BC reduces Selic by 0.25 points to 14.75% per year, in the first interest rate cut of Galípolo's management
The Brazilian Central Bank's Monetary Policy Committee has lowered the Selic rate to 14.75% as part of a new monetary easing cycle.
On March 18, the Brazilian Central Bank's Monetary Policy Committee (Copom) commenced a new cycle of interest rate cuts, reducing the Selic rate by 0.25 percentage points from 15% to 14.75% per year. This marks the first reduction during Gabriel Galípolo's tenure as the president of the Central Bank. Despite the rising uncertainties due to the ongoing war in Iran, the committee confirmed its earlier intention to begin easing monetary policy, which was initially signaled during their meeting in January.

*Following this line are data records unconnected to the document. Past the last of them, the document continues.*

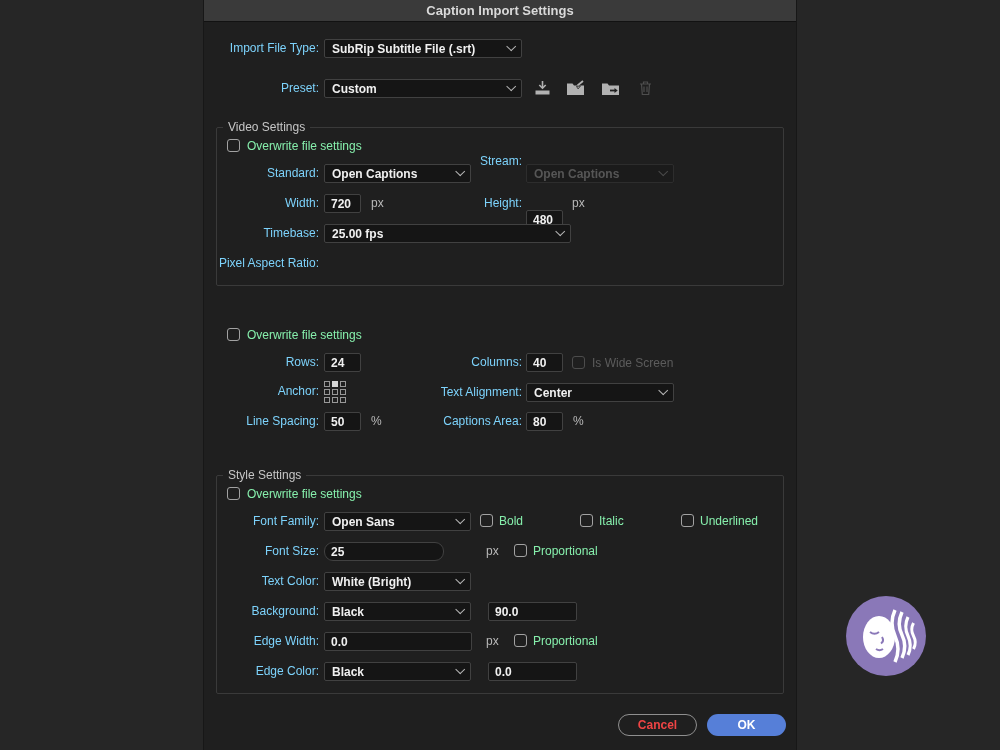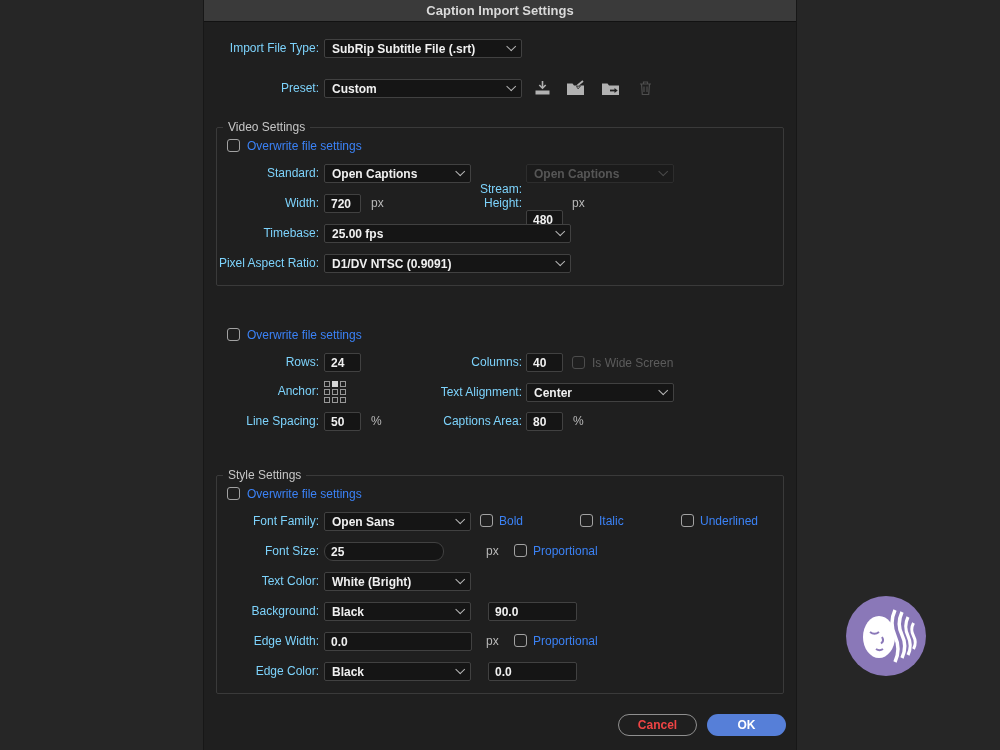--- a/index.html
+++ b/index.html
@@ -44,21 +44,21 @@
     position:absolute;height:19px;box-sizing:border-box;
     background:#151515;border:1px solid #414141;border-radius:2px;
     color:#f0f0f0;font-size:12px;font-weight:600;padding:0 6px;
     font-family:"Liberation Sans", sans-serif;outline:none;
   }
   .cb{
     position:absolute;width:13px;height:13px;box-sizing:border-box;
     border:1.5px solid #a2a2a2;border-radius:3px;background:transparent;
   }
   .cb.disabled{border-color:#4c4c4c;}
-  .cb-label{position:absolute;font-size:12px;color:#3b82f6;height:14px;line-height:14px;white-space:nowrap;}
+  .cb-label{position:absolute;font-size:12px;color:#86efac;height:14px;line-height:14px;white-space:nowrap;}
   .cb-label.disabled{color:#5c5c5c;}
   .fieldset{
     position:absolute;border:1px solid #3a3a3a;border-radius:2px;box-sizing:border-box;
   }
   .legend{
     position:absolute;top:-8px;left:6px;background:#1f1f1f;padding:0 5px;
     font-size:12px;color:#c6c6c6;line-height:15px;white-space:nowrap;
   }
   .icon-btn{position:absolute;width:20px;height:20px;display:flex;align-items:center;justify-content:center;}
   .anchor-grid{
@@ -127,44 +127,40 @@
     <span class="legend">Video Settings</span>
   </div>
   <span class="cb" style="left:23px;top:139px;"></span>
   <span class="cb-label" style="left:43px;top:139px;">Overwrite file settings</span>
 
   <span class="lbl" style="left:0;top:164px;width:115px;">Standard:</span>
   <div class="select" style="left:120px;top:164px;width:147px;">
     <span>Open Captions</span>
     <i class="chev"></i>
   </div>
-  <span class="lbl" style="left:161px;top:180px;width:157px;">Stream:</span>
+  <span class="lbl" style="left:161px;top:152px;width:157px;">Stream:</span>
   <div class="select disabled" style="left:322px;top:164px;width:148px;">
     <span>Open Captions</span>
     <i class="chev"></i>
   </div>
 
   <span class="lbl" style="left:0;top:194px;width:115px;">Width:</span>
   <input class="tinput" style="left: 120px; top: 194px; width: 37px;" readonly="" value="720">
   <span class="unit" style="left:167px;top:194px;">px</span>
   <span class="lbl" style="left:161px;top:194px;width:157px;">Height:</span>
   <input class="tinput" style="left: 322px; top: 210px; width: 37px;" readonly="" value="480">
   <span class="unit" style="left:368px;top:194px;">px</span>
 
   <span class="lbl" style="left:0;top:224px;width:115px;">Timebase:</span>
   <div class="select" style="left:120px;top:224px;width:247px;">
     <span>25.00 fps</span>
     <i class="chev"></i>
   </div>
 
   <span class="lbl" style="left:0;top:254px;width:115px;">Pixel Aspect Ratio:</span>
-  <div class="select" style="left:120px;top:254px;width:247px;">
-    <span>D1/DV NTSC (0.9091)</span>
-    <i class="chev"></i>
-  </div>
 
   <span class="cb" style="left:23px;top:328px;"></span>
   <span class="cb-label" style="left:43px;top:328px;">Overwrite file settings</span>
 
   <span class="lbl" style="left:0;top:353px;width:115px;">Rows:</span>
   <input class="tinput" style="left: 120px; top: 353px; width: 37px;" readonly="" value="24">
   <span class="lbl" style="left:161px;top:353px;width:157px;">Columns:</span>
   <input class="tinput" style="left: 322px; top: 353px; width: 37px;" readonly="" value="40">
   <span class="cb disabled" style="left:368px;top:356px;"></span>
   <span class="cb-label disabled" style="left:388px;top:356px;">Is Wide Screen</span>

The committee refrained from indicating the magnitude of future cuts, citing a "strong increase in uncertainty." They emphasized the need for more clarity regarding the intensity and duration of the conflicts in the Middle East before making further decisions on interest rate adjustments. The vote was unanimous among seven of the nine members, reflecting a consensus on the necessity to adapt monetary conditions while navigating through the evolving geopolitical and economic landscape.
Currently, the Central Bank has not announced replacements for directors Diogo Guillen and Renato Gomes, whose terms expired at the end of December 2025. Their absence leaves a gap in the decision-making capacity of the committee, which may affect the formulation of future policies, especially in a period characterized by significant global and domestic economic challenges.